Neyse işte o zamanlardan hatırladığım bazı şeyler mesajlaştığım çocuğa bir milyon defa ilan-ı aşk etmem (aşık mıyım, evet aşığım da bunu o bilmemeliydi), bana mesaj atan herkese sarhoş olduğumu söylemem, oda arkadaşımın telefonda konuştuğu kişilere "ben seni çok seviyorum ya" demem falan filan. Sonra bir baktım ki banyodayım, oda arkadaşım başımı buz gibi suyun altına tutuyor!
Duştan sonra oda arkadaşım bana pijamalarımı giydirdi, kantine indi iki bardak kahve aldı (bu sırada ben kusuyordum yalnız başıma. Neyse ki banyoya kusmam gerektiğinin farkındaymışım, mesajlaştığım çocuğa "ben kusucam galiba" ""telefona kusmamalıyım bozulur" tarzı mesajlar atmışım çünkü), iki kahveyi de bana içirdi, beni yatağıma yatırdı. Ben hala ayılamamışım, "yatmıcam ben ya" deyip kalkıyorum, "Ben x'e aşığııım!" "Ben en başta y'ye aşıktım biliyo musun? Ben ona da söylicem bunu." şeklinde çıkışlar yapıyorum. En sonunda kız telefonu elimden almak zorunda kaldı y'ye mesaj atmayayım diye. Hatta bu arada birkaç gündür cevap vermememe rağmen sürekli beni arayan, bana mesaj atan bir çocuğu da "Benim sevgilim var, kızıyor artık sana" diye başımdan atmış sağ olsun.

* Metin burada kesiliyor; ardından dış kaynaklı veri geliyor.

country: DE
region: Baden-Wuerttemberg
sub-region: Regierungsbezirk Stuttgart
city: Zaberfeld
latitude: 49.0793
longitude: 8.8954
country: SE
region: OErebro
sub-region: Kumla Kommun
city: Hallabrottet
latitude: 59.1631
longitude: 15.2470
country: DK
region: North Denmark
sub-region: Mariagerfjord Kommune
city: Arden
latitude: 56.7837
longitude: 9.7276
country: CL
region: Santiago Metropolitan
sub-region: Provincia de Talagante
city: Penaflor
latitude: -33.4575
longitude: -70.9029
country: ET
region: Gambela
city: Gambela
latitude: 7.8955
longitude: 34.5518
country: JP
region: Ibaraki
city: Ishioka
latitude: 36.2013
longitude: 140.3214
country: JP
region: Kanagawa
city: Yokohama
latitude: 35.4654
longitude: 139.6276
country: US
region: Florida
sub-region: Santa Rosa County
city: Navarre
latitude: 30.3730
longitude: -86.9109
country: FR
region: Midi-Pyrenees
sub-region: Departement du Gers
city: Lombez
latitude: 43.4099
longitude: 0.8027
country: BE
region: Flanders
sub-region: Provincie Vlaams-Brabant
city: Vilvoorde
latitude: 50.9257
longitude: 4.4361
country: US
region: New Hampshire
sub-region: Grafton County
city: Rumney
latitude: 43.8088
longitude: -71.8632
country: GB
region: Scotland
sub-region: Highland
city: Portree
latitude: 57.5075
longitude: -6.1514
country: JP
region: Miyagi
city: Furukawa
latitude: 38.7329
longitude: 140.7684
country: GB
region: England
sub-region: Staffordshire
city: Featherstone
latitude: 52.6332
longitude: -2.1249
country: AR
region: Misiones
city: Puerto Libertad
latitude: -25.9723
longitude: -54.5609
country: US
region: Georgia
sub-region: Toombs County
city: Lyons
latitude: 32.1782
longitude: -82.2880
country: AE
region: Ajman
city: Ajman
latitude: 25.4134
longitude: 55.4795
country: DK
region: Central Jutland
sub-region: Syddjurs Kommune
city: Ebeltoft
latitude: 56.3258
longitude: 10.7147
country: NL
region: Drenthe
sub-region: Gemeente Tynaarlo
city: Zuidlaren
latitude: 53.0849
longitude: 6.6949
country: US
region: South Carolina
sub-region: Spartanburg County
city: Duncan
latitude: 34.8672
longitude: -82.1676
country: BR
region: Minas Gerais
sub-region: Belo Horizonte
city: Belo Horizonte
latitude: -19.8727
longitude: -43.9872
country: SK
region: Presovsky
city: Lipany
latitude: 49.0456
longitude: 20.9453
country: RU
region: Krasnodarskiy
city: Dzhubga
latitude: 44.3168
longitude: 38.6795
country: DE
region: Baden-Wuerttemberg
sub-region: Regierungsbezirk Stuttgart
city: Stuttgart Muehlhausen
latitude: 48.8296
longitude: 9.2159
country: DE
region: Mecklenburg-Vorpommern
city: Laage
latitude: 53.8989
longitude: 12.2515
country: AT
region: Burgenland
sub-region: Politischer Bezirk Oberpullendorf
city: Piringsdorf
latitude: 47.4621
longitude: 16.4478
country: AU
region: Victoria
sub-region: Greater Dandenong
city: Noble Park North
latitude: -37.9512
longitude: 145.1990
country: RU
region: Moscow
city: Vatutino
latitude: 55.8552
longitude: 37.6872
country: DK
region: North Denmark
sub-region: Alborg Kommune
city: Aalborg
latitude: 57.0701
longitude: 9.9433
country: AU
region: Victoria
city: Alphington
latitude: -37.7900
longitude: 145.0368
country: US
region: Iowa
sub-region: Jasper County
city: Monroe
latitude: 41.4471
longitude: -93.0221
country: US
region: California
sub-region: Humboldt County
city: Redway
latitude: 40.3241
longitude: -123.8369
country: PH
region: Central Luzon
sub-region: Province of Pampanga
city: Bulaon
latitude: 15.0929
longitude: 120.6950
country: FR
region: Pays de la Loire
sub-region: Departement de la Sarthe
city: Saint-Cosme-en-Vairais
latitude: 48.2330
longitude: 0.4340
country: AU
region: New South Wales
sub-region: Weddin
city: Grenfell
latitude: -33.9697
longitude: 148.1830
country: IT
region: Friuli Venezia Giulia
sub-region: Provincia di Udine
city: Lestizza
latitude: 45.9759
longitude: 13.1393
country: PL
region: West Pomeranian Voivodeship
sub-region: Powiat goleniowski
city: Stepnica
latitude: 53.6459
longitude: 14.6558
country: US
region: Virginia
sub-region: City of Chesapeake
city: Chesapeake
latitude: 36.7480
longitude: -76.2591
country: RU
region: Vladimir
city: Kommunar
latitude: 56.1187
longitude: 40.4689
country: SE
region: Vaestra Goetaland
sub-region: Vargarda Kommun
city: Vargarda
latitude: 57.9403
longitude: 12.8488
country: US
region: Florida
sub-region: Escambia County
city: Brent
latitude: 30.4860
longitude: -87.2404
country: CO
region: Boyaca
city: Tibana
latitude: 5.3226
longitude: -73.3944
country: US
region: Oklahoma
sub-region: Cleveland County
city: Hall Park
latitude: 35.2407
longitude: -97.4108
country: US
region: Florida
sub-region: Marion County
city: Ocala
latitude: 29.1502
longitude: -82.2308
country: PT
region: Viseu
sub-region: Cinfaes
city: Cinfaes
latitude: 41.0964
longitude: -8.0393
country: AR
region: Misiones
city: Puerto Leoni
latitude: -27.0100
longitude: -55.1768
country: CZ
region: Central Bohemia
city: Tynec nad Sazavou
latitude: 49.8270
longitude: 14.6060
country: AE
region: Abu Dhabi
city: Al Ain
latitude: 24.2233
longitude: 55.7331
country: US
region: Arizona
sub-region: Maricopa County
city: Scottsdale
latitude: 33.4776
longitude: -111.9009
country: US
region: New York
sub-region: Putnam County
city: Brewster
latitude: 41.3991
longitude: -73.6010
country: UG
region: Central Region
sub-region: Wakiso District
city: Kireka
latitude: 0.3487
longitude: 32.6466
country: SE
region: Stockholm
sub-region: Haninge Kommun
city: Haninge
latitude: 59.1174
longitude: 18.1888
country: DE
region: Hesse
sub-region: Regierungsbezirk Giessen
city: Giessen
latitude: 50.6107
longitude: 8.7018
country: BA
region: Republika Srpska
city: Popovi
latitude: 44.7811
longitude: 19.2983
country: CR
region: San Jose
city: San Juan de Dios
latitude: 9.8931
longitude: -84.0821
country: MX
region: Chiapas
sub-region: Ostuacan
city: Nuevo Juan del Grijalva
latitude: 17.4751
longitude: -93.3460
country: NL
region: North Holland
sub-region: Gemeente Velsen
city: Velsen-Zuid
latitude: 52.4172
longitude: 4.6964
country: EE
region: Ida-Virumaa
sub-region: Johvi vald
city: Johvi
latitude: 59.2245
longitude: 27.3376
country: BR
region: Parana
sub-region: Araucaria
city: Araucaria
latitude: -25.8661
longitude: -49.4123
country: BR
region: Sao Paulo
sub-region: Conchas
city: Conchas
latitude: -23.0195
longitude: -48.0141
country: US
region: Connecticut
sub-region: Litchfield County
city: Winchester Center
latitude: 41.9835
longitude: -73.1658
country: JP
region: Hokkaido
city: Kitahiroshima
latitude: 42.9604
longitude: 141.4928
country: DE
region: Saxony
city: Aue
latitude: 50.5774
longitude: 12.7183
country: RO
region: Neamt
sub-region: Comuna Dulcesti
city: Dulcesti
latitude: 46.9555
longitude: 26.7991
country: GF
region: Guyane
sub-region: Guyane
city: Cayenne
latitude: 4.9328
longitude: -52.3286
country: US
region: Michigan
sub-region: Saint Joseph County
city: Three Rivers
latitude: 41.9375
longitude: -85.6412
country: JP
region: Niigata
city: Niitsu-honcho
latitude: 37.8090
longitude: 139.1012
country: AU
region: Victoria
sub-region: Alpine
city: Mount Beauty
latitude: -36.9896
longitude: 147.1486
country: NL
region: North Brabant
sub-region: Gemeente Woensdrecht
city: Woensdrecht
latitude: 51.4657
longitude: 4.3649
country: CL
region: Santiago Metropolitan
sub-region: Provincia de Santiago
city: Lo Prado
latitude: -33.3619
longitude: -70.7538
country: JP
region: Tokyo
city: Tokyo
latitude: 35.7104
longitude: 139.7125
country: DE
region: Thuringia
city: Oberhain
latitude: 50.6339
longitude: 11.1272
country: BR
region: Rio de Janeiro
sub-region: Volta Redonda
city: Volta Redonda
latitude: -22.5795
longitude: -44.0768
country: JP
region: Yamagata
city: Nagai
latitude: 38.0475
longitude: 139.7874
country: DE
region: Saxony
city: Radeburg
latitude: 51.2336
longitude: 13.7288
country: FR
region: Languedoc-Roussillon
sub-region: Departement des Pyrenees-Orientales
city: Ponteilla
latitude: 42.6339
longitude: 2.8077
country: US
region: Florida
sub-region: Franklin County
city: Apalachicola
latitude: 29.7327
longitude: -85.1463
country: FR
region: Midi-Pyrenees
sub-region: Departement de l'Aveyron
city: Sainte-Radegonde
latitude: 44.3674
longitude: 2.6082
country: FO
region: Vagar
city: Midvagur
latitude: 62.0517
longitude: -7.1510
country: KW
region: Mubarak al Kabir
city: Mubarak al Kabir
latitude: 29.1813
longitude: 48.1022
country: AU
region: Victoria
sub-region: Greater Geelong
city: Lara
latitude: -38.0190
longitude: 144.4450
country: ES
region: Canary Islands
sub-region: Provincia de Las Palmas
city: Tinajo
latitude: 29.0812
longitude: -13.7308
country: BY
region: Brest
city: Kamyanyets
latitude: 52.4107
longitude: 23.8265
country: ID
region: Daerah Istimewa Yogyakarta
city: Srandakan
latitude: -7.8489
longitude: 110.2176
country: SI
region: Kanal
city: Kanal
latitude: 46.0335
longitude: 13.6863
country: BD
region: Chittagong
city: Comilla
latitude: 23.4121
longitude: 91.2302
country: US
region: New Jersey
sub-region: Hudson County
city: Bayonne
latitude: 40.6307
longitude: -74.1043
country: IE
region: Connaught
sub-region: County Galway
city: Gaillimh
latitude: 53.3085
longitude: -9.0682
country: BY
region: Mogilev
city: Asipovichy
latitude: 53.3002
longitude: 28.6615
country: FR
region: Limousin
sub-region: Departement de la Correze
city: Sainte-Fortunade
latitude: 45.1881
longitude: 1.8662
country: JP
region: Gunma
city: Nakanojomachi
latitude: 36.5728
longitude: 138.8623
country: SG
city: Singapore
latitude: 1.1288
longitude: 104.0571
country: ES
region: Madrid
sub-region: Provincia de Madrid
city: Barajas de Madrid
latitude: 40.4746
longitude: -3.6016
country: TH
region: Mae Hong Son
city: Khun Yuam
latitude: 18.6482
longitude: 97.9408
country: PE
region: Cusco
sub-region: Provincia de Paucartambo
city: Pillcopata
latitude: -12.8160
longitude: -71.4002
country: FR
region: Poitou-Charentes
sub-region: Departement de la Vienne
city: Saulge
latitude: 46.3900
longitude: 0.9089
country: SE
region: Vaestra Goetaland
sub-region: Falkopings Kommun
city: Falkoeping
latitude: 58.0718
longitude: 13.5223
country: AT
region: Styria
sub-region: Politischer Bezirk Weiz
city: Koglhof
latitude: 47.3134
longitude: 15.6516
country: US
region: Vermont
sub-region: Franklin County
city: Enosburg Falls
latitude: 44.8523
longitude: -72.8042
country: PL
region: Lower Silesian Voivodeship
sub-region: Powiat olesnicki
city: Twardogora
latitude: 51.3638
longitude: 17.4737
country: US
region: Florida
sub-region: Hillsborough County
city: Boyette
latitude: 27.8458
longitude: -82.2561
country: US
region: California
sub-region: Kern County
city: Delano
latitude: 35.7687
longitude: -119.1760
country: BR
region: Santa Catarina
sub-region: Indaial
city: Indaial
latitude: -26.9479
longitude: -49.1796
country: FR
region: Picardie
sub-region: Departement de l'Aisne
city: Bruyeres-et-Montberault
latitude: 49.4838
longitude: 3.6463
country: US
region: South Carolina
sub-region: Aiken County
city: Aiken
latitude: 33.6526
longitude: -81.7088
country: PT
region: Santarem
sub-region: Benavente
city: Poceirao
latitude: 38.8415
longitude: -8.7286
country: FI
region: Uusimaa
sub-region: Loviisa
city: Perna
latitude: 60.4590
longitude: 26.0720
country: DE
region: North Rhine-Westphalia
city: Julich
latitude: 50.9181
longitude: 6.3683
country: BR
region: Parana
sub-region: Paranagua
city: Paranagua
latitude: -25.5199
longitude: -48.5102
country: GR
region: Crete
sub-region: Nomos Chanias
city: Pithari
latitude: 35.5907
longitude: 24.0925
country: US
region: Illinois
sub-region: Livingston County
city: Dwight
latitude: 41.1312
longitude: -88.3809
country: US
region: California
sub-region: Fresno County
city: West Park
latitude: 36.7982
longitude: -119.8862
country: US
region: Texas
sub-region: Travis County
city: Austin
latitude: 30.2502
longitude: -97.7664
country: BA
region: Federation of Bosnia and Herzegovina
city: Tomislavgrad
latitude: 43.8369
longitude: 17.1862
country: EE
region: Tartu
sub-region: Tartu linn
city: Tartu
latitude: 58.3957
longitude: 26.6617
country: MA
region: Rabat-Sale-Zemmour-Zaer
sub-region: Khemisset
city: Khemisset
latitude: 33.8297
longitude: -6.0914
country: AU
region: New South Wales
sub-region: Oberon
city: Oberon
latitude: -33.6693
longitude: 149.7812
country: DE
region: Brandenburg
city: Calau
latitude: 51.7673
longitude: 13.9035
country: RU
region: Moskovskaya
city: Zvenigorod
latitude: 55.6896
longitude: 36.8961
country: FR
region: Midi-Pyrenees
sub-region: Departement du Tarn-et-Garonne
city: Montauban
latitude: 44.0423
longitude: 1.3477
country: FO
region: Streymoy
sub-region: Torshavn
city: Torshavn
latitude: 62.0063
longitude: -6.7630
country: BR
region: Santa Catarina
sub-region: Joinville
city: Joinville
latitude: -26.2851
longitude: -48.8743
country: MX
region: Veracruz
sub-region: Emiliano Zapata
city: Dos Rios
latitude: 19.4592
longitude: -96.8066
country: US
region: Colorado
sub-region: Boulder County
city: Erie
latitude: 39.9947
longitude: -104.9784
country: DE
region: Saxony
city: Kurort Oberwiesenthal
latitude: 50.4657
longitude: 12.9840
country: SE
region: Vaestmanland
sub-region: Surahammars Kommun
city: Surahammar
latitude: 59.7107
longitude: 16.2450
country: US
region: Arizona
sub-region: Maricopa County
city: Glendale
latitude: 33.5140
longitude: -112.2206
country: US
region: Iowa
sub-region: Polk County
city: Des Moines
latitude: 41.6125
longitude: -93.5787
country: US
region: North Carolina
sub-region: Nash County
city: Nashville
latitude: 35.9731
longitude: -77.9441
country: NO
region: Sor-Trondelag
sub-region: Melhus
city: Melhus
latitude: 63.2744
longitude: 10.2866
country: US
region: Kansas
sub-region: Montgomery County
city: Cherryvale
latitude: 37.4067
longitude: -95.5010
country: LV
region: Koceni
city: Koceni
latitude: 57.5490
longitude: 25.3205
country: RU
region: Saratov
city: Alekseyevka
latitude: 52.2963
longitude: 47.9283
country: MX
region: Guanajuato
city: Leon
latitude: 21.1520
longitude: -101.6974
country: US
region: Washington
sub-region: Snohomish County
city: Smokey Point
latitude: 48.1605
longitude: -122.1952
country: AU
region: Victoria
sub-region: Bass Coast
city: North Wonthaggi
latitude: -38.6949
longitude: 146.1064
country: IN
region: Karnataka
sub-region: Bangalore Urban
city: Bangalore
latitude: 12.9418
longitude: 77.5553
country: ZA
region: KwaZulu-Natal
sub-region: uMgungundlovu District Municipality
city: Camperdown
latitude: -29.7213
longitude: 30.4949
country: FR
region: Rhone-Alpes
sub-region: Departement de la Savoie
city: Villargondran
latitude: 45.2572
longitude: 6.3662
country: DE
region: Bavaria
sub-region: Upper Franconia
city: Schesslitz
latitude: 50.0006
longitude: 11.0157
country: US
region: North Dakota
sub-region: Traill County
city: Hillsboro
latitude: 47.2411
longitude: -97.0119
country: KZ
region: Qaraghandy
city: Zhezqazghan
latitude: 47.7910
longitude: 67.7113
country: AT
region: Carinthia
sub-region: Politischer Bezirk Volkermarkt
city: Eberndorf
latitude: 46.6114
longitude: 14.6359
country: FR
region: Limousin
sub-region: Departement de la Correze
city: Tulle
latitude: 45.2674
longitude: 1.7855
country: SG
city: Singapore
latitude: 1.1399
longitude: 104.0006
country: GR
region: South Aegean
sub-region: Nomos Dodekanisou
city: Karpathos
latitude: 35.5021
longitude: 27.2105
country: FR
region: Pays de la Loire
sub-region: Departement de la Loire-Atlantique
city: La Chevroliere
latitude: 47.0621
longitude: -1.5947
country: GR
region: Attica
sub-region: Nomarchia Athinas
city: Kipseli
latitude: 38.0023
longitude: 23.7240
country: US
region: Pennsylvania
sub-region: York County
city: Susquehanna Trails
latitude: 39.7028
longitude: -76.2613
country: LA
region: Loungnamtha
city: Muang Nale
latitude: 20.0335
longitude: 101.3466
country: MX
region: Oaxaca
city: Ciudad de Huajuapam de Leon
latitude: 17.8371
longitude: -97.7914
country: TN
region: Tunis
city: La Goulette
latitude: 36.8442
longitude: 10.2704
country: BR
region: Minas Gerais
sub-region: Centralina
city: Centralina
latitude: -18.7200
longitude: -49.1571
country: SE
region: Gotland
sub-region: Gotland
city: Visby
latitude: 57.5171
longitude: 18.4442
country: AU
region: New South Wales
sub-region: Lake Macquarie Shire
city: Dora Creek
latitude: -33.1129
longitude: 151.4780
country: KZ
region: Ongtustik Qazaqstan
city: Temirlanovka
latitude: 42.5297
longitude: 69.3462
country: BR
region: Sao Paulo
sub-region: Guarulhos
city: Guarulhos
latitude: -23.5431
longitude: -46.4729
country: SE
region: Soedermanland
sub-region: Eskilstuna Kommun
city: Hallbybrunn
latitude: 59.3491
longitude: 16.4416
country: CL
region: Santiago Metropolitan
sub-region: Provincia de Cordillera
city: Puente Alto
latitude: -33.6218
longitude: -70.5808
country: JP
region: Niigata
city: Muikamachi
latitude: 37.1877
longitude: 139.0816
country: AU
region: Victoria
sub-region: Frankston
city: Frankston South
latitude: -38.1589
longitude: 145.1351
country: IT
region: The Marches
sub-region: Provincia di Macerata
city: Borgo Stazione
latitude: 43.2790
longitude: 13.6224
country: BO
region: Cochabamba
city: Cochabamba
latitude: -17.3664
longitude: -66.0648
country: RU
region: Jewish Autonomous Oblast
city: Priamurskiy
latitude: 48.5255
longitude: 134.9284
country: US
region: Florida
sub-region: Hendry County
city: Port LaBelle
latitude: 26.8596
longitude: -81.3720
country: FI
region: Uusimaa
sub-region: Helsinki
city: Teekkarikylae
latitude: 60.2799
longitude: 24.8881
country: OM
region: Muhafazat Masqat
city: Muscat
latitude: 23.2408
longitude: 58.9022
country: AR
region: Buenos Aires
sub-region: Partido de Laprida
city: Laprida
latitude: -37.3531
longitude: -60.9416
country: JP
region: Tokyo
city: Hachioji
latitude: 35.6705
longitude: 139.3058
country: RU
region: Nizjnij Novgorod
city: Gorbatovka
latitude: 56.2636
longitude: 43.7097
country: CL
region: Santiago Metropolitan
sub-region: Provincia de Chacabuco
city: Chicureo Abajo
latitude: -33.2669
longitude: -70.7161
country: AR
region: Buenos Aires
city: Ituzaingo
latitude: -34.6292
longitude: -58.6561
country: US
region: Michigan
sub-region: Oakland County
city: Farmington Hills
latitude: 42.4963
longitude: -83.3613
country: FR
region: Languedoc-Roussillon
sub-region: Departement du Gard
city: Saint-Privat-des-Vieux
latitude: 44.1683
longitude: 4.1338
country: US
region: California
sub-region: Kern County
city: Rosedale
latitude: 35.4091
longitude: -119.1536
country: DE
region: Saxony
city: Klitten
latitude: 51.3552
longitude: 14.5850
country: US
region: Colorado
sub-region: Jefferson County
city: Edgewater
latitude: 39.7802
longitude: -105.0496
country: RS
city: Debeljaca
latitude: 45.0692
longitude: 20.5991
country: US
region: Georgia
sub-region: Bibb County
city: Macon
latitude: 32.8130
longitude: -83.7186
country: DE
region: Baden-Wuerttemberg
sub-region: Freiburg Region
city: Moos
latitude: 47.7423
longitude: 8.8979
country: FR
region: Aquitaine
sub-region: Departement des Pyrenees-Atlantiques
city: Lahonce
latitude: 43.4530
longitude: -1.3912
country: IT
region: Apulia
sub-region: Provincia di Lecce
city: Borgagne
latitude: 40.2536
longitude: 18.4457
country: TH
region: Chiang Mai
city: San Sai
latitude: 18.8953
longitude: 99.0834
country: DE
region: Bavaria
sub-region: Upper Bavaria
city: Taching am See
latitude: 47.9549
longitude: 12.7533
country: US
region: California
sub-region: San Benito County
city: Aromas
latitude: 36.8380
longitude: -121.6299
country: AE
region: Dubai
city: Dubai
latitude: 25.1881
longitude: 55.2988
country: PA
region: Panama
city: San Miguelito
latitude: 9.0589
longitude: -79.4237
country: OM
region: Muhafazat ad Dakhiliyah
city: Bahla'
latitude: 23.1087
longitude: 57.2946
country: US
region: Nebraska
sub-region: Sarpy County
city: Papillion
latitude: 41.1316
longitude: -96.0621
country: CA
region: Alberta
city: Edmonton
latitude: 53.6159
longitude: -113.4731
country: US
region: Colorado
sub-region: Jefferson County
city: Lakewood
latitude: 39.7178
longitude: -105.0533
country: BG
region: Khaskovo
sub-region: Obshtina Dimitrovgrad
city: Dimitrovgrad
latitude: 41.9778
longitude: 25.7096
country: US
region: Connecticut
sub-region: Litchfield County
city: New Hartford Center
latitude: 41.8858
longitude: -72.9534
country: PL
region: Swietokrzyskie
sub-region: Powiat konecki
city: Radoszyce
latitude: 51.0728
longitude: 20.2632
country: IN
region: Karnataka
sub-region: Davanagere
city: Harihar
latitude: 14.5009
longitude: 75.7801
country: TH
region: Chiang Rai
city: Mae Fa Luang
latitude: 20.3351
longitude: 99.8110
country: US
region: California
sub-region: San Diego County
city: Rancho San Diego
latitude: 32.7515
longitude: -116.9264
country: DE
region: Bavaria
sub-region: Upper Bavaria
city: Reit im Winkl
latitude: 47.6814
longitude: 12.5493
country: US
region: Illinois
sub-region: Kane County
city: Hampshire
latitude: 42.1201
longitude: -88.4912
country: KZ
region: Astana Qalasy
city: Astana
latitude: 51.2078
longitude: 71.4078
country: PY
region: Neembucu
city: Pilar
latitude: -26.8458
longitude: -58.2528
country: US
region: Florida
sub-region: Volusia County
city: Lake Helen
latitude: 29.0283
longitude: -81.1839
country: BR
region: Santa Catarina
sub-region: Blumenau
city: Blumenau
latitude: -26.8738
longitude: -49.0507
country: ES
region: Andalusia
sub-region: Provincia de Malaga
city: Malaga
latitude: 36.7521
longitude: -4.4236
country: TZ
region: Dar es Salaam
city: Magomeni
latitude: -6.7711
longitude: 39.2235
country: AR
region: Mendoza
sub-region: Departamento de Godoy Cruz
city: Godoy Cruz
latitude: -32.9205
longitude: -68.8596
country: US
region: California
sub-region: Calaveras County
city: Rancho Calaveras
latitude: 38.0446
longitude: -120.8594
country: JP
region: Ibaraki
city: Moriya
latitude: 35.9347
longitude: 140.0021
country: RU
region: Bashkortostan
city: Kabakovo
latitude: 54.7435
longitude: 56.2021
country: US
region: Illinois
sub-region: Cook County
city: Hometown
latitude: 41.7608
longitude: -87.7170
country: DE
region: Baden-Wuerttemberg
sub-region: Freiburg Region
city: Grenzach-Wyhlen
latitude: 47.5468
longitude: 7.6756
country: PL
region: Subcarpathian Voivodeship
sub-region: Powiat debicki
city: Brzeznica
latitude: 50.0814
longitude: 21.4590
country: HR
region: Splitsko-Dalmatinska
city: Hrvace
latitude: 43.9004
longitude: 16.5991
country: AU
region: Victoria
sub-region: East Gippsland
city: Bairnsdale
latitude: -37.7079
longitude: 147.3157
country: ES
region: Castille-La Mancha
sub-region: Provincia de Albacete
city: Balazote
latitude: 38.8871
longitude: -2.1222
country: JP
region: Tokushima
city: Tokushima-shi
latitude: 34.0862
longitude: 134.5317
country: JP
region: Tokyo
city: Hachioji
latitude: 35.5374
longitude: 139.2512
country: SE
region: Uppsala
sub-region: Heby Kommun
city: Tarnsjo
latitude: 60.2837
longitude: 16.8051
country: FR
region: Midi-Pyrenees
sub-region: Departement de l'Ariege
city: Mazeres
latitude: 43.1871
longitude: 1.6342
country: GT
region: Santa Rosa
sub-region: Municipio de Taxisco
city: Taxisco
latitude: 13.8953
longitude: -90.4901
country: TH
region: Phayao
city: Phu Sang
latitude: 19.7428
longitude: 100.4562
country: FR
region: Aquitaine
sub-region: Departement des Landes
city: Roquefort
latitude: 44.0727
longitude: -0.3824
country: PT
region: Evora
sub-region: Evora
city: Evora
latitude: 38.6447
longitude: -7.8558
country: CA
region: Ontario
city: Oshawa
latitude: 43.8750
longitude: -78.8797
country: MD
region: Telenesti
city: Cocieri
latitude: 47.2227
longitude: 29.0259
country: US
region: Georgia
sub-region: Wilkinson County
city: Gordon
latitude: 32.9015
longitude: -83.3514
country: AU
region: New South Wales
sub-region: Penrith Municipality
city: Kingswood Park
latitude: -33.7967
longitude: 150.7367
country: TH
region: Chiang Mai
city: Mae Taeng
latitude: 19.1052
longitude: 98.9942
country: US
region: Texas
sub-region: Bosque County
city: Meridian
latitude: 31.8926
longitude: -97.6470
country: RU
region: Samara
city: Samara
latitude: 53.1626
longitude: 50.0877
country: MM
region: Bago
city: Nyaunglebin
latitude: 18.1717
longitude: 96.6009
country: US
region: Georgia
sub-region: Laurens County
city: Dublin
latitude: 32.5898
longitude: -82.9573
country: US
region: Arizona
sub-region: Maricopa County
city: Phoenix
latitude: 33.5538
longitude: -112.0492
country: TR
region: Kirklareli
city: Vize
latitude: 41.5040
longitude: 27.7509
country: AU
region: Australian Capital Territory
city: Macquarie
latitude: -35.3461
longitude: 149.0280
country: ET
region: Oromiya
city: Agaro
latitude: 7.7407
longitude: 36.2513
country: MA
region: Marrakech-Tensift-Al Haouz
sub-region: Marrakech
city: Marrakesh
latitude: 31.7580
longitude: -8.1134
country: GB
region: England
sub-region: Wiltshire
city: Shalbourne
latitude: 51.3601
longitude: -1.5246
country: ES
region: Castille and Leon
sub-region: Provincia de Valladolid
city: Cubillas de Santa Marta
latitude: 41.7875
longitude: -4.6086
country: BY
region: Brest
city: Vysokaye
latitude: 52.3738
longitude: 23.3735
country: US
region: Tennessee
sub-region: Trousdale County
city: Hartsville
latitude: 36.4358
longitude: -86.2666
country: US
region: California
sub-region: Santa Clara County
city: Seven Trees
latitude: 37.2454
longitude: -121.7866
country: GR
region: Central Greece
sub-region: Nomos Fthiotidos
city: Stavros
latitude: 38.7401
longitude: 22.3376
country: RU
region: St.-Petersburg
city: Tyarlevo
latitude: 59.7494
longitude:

Sonra ne oldu ne bitti bilmiyorum, sabah 4.30 sularında "Noluyo yaa" modunda uyandım. Hemen kalktım mesajları okudum, rezilliğin zirvesindeymişim onu fark ettim. Sonra face'e baktım, dünkü yorumlaşmalarımızı okuyacaktım, düşünceli oda arkadaşım onları da silmiş neyse ki. Hatırlıyorum galiba, sarhoşken ona "Face'imde babam ekliii, bunları görürse beni öldürür" filan demiştim dilim dolanarak. Ama ne yazmışız merak ediyorum çünkü mesajlaştığım çocuk "Lütfen artık face'ten çık" demiş birkaç kez, ne kadar saçmaladım, kim neyi gördü, off of.
Bu arada anlamadığım bir şey var, sarhoşken yazım tarzıma ne oluyor? Tüm mesajlaşmalarım "ay" ve "ki" dolu. "Ben kusucam ki" "Ay ben sarhoşum ki" "Ben seni seviyorum ki" "ben kustum ki, ay çok kötü, ben çok sarhoşum ki" Anlamadığım bir diğer şeyse bir insan neden art arda 11 defa ilan-ı aşk eder? Bir tanesi neyime yetmemiş acaba?
Neyse işte dün de böyle bir gündü, artık uzun zaman içmem heralde. Zaten bir arkadaşa da sözüm vardı önümüzdeki bir ay içmicem diye, bundan sonraki bir ay oluversin hadi o.